A visual tour of a Moscow art-nouveau gem

The Ryabushinsky’s mansion is a remarkable monument of the Moscow art-nouveau style, also known in Russia as “modern”.

This fascinating art-nouveaumansion was designed by Fyodor Shekhtel for the family of young industrialist Stepan Ryabushinsky in 1900-1903. The two-storey building, lined with ceramic tiles and richly decorated with mosaic friezes, has four different facades and is completely asymmetrical.

The original interiors of Ryabushinsky’s mansion were largely destroyed during the early Soviet period, when it contained several state institutions. However, the main features have survived to this day.

The central staircase is reminiscent of a wave delivering a medusa-shaped lamp up to the first floor. The lounge ceiling is decorated with stucco depictions of plants covered with large crawling snails, while salamanders and lilies wind around the capital of the column on the second floor. On the secret third floor, Shekhtel designed a house chapel for Ryabushinsky’s family, who were Old Believers.

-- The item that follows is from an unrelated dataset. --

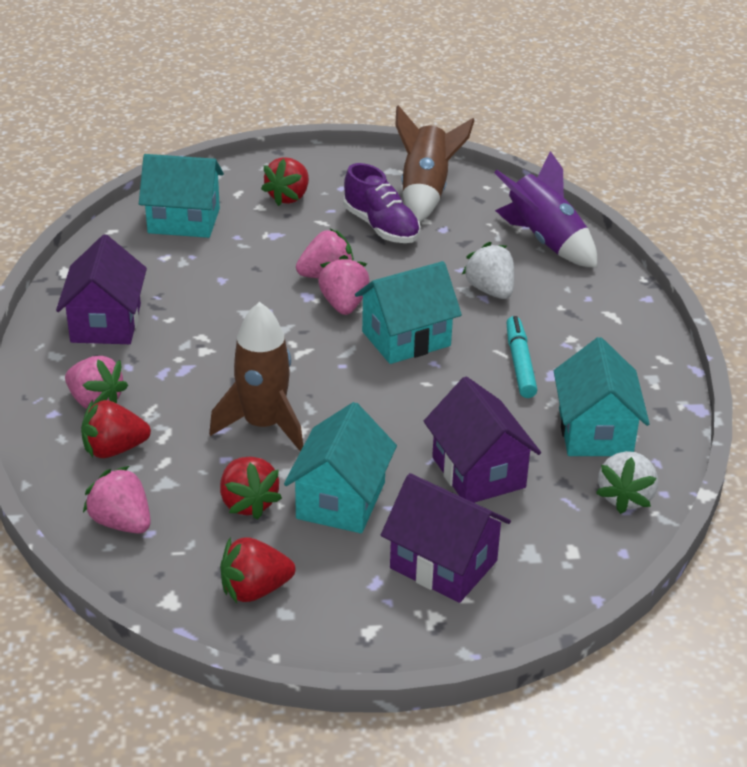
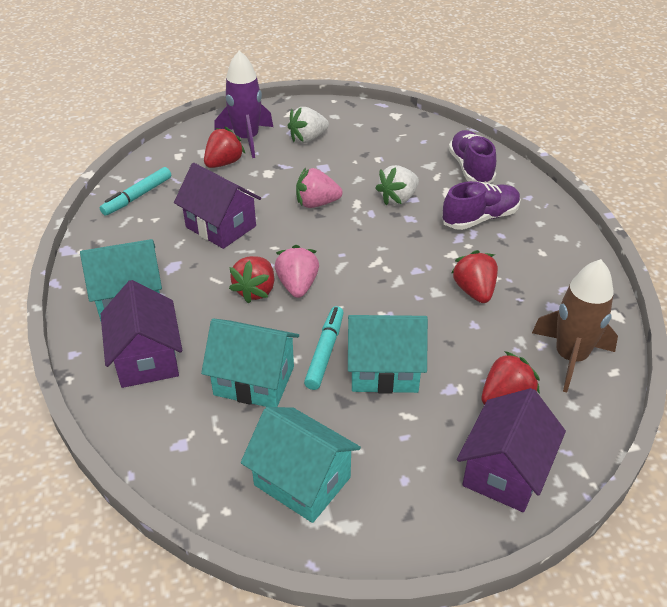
brown rocket: [209,302,303,452] [395,105,475,222] = 2 -> [532,259,618,392] = 1
pink strawberry: [65,356,128,409] [83,466,151,534] [296,229,354,278] [318,255,369,315] = 4 -> [275,245,319,298] [296,168,343,208] = 2
purple shoe: [343,163,421,243] = 1 -> [442,181,521,230] [449,130,496,183] = 2
turquoise marker: [506,316,537,398] = 1 -> [100,167,171,216] [304,306,344,390] = 2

After the revolution, the building housed the People’s Committee of Foreign Affairs and then for a time the Main Administration of the State Publishing House, which was visited by poets Sergey Yesenin and Vladimir Mayakovsky. In 1931, Maksim Gorky returned to the USSR from Italy and stayed at Ryabushinsky’s former estate.

Today the mansion is home to the Maxim Gorky House Museum and a memorial library.